**TEXT EXCERPT:**
FP's experiments discussion

  • Using your ESP again bocjin?

    Thanks Kirk ..I wasn't reading that thread.

    Sorry i don't use ESP which is sin. Sometimes the ES (Espiritu Santo) speaks to me.

    So you still stand by your quick look?

    "Took a quick look at the paper. He assumes only eletrochemical recombination is allowed and that that is limited to 2%. IOW he uses the original F&P "gamma=0" assumption without proof. IOW there is no allowance in his calorimetry for CCS/ATER, yet he uses the same design as all the other CF cells that I claim allows for the CCS to happen. Excess heat claims are suspect. (P.S. This paper is a good example of how not to convince a skeptic. Science by assertion and assumption rarely does.)

    Edit: "gamma = 0" implies the assumption of no recombination. In the original F&P calorimetric equation it might actually be "gamma=1", I didn't go back and check if he used gamma or '1-gamma' in their equation."

  • I have read quite a bit on Fleischmann, and he was truly a unique scientist. Nobel quality. His high standing on the world chemistry stage was sealed.

    Hero-worship aside, no person is immune to mistake making. Perhaps you are unaware of Fleischmann's history...

    "Surface-Enhanced Raman Scattering: From Noble to Transition Metals and from Rough Surfaces to Ordered Nanostructures"

    Zhong-Qun Tian, Bin Ren, and De-Yin Wu, J. of Phys. Chem. B, 106(37), (2002), 9463

    From the Introduction

    "The first measurement of a surface Raman spectrum from pyridine adsorbed on an electrochemically roughened silver electrode was reported by Fleischmann, Hendra, and McQuillan in 1974, …These authors initially thought [incorrectly – KLS] that the electrochemical roughening procedure has significantly increased the surface area of the electrode so that the intense surface Raman signal of pyridine can be obtained….They [Van Duyne and Jeanmaire] provided strong evidences to demonstrate that the enormously strong surface Raman signal must be caused by a true enhancement of the Raman scattering efficiency itself." [i.e. not by surface roughening]

    "Surface Enhanced Raman Scattering", Alan Campion and Patanjali Kambhampati, Chemical Soc. Reviews, 27 (1998) 241

    From “History and fundamentals”

    "SERS was discovered, though not recognized as such, by Fleischmann, et al. in 1974…"

    Looks like lightening struck twice in the same place to me...

  • So you still stand by your quick look?

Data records
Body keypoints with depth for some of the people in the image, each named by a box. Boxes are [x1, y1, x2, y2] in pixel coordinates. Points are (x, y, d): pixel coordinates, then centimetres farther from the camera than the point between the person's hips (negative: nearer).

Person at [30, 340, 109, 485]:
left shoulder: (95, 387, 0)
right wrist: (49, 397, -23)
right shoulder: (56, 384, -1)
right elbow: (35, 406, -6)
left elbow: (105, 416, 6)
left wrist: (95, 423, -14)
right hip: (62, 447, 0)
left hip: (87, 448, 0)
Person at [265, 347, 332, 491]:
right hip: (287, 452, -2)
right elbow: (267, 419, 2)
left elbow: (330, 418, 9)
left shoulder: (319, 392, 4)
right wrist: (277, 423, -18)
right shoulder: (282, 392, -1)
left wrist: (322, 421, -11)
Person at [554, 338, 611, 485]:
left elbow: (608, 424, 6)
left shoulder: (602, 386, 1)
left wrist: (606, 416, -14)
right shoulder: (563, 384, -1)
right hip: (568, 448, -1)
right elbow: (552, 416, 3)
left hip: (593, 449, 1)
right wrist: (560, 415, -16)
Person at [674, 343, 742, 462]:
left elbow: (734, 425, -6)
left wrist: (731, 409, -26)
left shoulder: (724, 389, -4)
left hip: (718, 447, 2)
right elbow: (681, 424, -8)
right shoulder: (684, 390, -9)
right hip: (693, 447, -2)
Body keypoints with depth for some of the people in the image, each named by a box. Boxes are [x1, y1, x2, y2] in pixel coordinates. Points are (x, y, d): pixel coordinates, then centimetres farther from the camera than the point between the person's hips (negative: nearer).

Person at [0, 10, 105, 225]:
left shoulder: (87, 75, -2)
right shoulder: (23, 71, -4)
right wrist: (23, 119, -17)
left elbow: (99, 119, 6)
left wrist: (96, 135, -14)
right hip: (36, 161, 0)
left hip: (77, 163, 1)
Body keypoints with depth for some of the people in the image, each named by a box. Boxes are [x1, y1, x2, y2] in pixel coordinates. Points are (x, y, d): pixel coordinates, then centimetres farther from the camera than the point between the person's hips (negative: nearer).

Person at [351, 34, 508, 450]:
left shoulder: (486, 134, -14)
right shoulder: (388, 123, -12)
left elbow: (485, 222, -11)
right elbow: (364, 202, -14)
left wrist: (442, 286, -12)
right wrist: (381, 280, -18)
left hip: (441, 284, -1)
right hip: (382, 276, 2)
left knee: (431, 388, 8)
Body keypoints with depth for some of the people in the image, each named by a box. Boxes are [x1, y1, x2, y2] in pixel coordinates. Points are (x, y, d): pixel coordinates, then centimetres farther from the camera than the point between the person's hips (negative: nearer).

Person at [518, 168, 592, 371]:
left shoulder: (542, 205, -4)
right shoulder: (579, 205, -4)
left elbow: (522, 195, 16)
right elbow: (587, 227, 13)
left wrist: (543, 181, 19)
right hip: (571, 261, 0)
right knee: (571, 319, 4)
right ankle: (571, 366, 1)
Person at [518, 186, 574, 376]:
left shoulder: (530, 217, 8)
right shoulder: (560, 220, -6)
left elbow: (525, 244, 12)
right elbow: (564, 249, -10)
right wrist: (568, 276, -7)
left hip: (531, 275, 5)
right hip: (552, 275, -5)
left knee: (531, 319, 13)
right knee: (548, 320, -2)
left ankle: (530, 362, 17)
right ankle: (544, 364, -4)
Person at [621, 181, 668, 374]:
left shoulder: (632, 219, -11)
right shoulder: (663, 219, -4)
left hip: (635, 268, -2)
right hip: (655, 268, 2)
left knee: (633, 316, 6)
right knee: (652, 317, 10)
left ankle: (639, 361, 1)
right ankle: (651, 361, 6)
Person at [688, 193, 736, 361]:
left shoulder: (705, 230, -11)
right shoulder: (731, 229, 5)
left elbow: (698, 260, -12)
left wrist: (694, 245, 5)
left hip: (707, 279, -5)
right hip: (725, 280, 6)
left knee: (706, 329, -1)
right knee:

**ABOUT THIS TASK:** Transcribe the forum discussion of Fleischmann's experiments, starting at "FP's experiments discussion" and ending at "speaks to me.". Work from the text alone.

**ANSWER BELOW:**
FP's experiments discussion

  • Using your ESP again bocjin?

    Thanks Kirk ..I wasn't reading that thread.

    Sorry i don't use ESP which is sin. Sometimes the ES (Espiritu Santo) speaks to me.